The Labor Department is scheduled to report on April 29 on a widely-watched measure of labor costs during the first quarter. Economists at JPMorgan Chase & Co. estimate a separate release by the Commerce Department of the Fed’s preferred inflation gauge, also expected April 29, will show that core prices, which excludes volatile food and energy items, rose 5.3% over the year through March, down from their 12-month increase of 5.4% in February.
Mr. Powell said the Fed is focused above all else on bringing down inflation. “Economies don’t work without price stability,” he said.
The Fed is trying to engineer a so-called soft landing in which it slows growth enough to bring down inflation but not so aggressively that the economy slips into a recession. “I don’t think you’ll hear anyone at the Fed say that that’s straightforward or easy.
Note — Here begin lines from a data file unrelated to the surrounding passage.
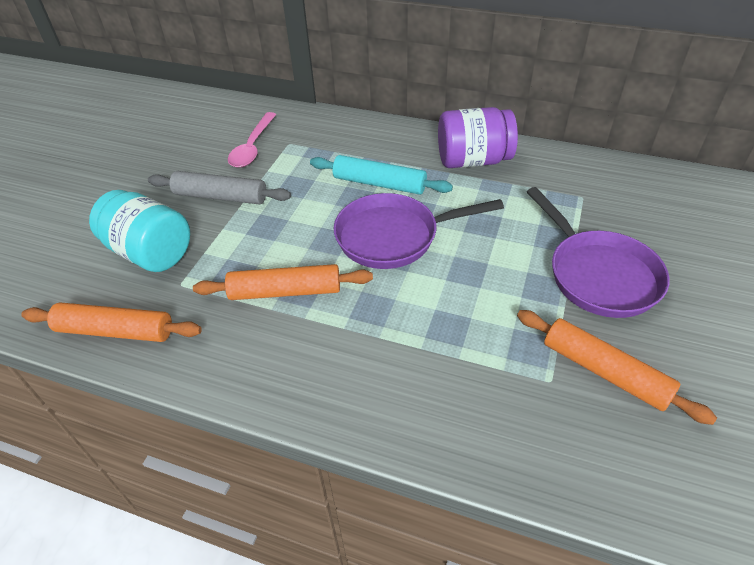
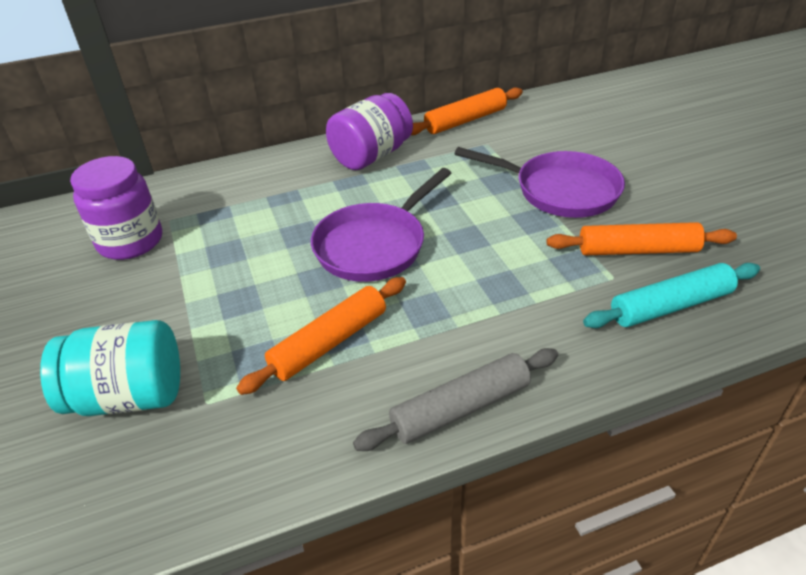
camera: 40 degrees left, 5 degrees down
orange rolling pin [21,302,202,342] -> orange rolling pin moved to [411,87,523,135]
grey rolling pin [148,171,291,204] -> grey rolling pin moved to [353,348,558,451]
pink spoon [228,112,276,168] -> purple jar [70,156,162,260]
turquoise rolling pin [310,155,453,195] -> turquoise rolling pin moved to [583,263,760,328]

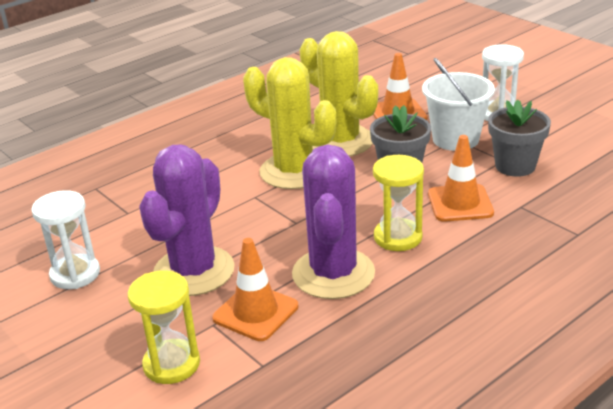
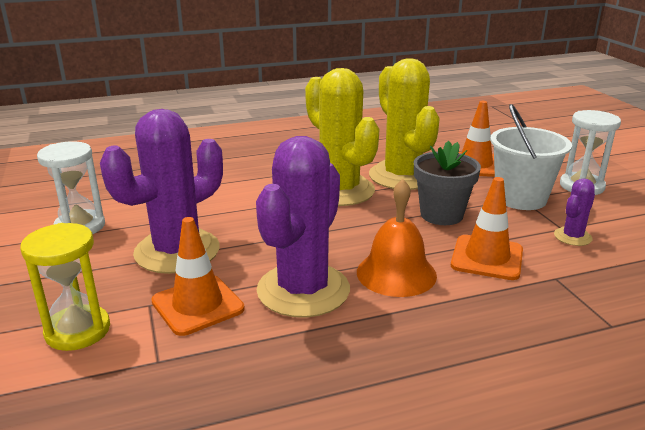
camera: 20 degrees right, 5 degrees down
yellow hourglass [373,155,424,251] -> orange bell [357,179,437,297]
grey flower pot [488,100,551,177] -> purple cactus [554,178,595,246]

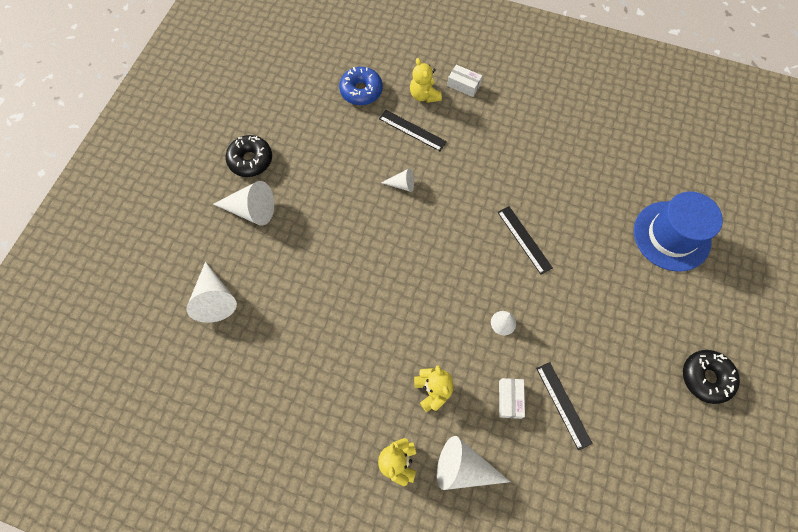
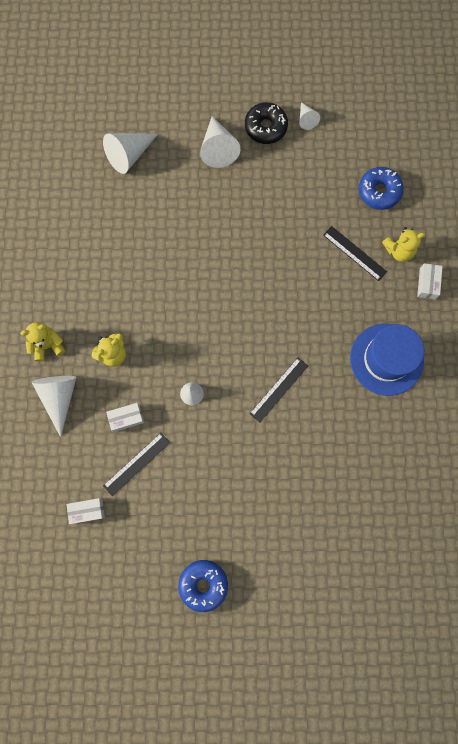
camera: 70 degrees right, 10 degrees up
black ruler [379,110,447,151] -> black ruler turned 60 degrees counterclockwise [323,226,387,281]
white cone [381,168,414,192] -> white cone moved to [299,102,320,130]
yellow teddy bear [410,58,442,103] -> yellow teddy bear turned 150 degrees counterclockwise [382,227,425,262]
blue hat [634,191,723,272] -> blue hat moved to [350,324,424,396]
black donut [683,350,740,404] -> blue donut [178,560,228,612]
none -> white box [67,498,105,524]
It’s going to be very challenging,” Mr. Powell said.
In prerecorded remarks at a separate conference on Thursday morning, Mr. Powell extolled the example of former Fed Chairman Paul Volcker, who raised interest rates aggressively in the early 1980s to stamp out inflation.
“Chair Volcker understood that expectations for inflation play a significant role in its persistence,” said Mr. Powell. “He therefore had to fight on two fronts: slaying, as he called it, the ‘inflationary dragon’ and dismantling the public’s belief that elevated inflation was an unfortunate, but immutable, fact of life.”
“He had to stay the course,” Mr. Powell said.